* **PROBLEM DETAILS**:
Take the data below and copy exactly the lines starting at the one with "font-size:13px; color:#f97316; padding:2px" and finishing at the one with "font-size:14.5px; line-height:19px; white-space:pre;", both included.

(Web page revision data)

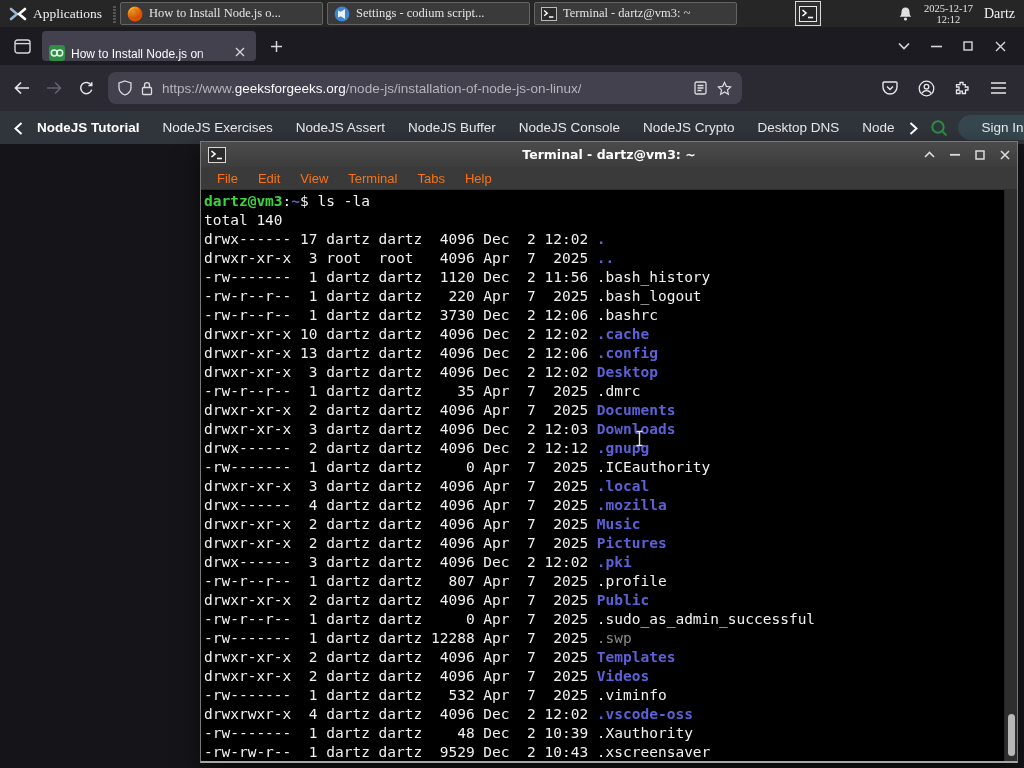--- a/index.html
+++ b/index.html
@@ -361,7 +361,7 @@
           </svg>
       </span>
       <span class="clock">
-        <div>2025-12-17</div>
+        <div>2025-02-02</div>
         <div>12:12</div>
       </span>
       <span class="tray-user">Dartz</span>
==
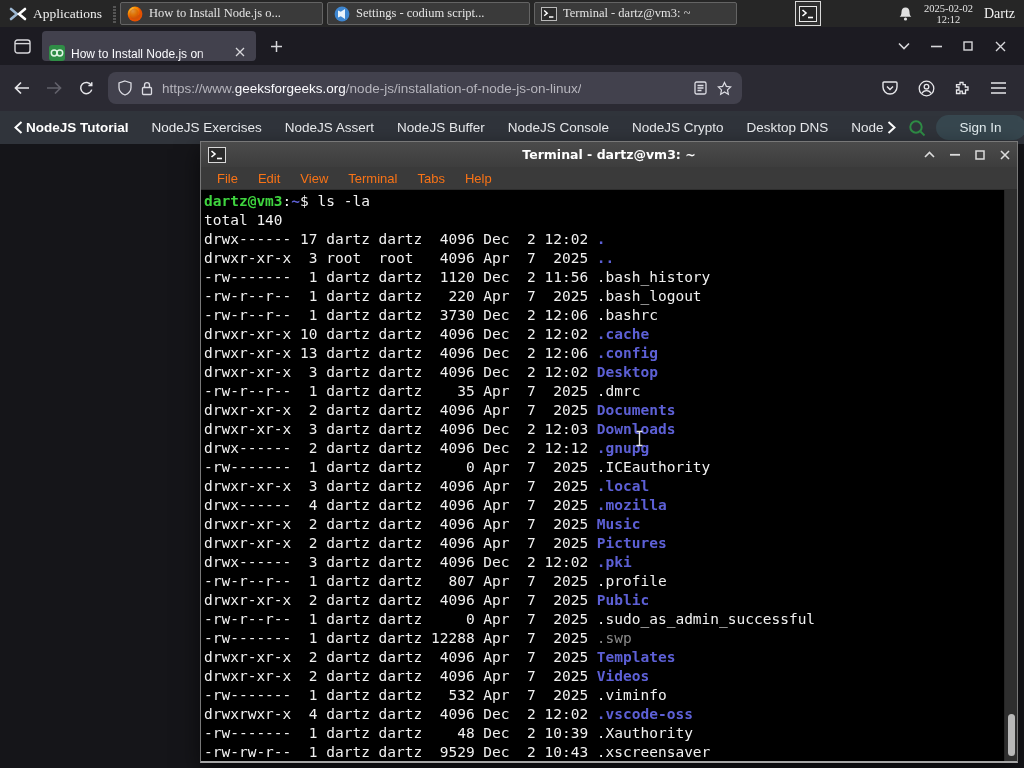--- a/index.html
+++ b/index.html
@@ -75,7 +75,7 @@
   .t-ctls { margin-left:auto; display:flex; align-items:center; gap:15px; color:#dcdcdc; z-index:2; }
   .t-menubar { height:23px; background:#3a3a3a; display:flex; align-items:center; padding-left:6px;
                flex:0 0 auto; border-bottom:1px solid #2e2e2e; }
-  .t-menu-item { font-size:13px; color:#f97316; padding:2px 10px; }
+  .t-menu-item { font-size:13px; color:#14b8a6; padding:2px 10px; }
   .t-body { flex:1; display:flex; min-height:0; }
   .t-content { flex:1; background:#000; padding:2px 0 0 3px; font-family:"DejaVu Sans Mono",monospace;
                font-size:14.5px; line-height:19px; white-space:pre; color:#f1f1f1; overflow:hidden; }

* **RESPONSE TO THE EXERCISE**:
-  .t-menu-item { font-size:13px; color:#f97316; padding:2px 10px; }
+  .t-menu-item { font-size:13px; color:#14b8a6; padding:2px 10px; }
   .t-body { flex:1; display:flex; min-height:0; }
   .t-content { flex:1; background:#000; padding:2px 0 0 3px; font-family:"DejaVu Sans Mono",monospace;
                font-size:14.5px; line-height:19px; white-space:pre; color:#f1f1f1; overflow:hidden; }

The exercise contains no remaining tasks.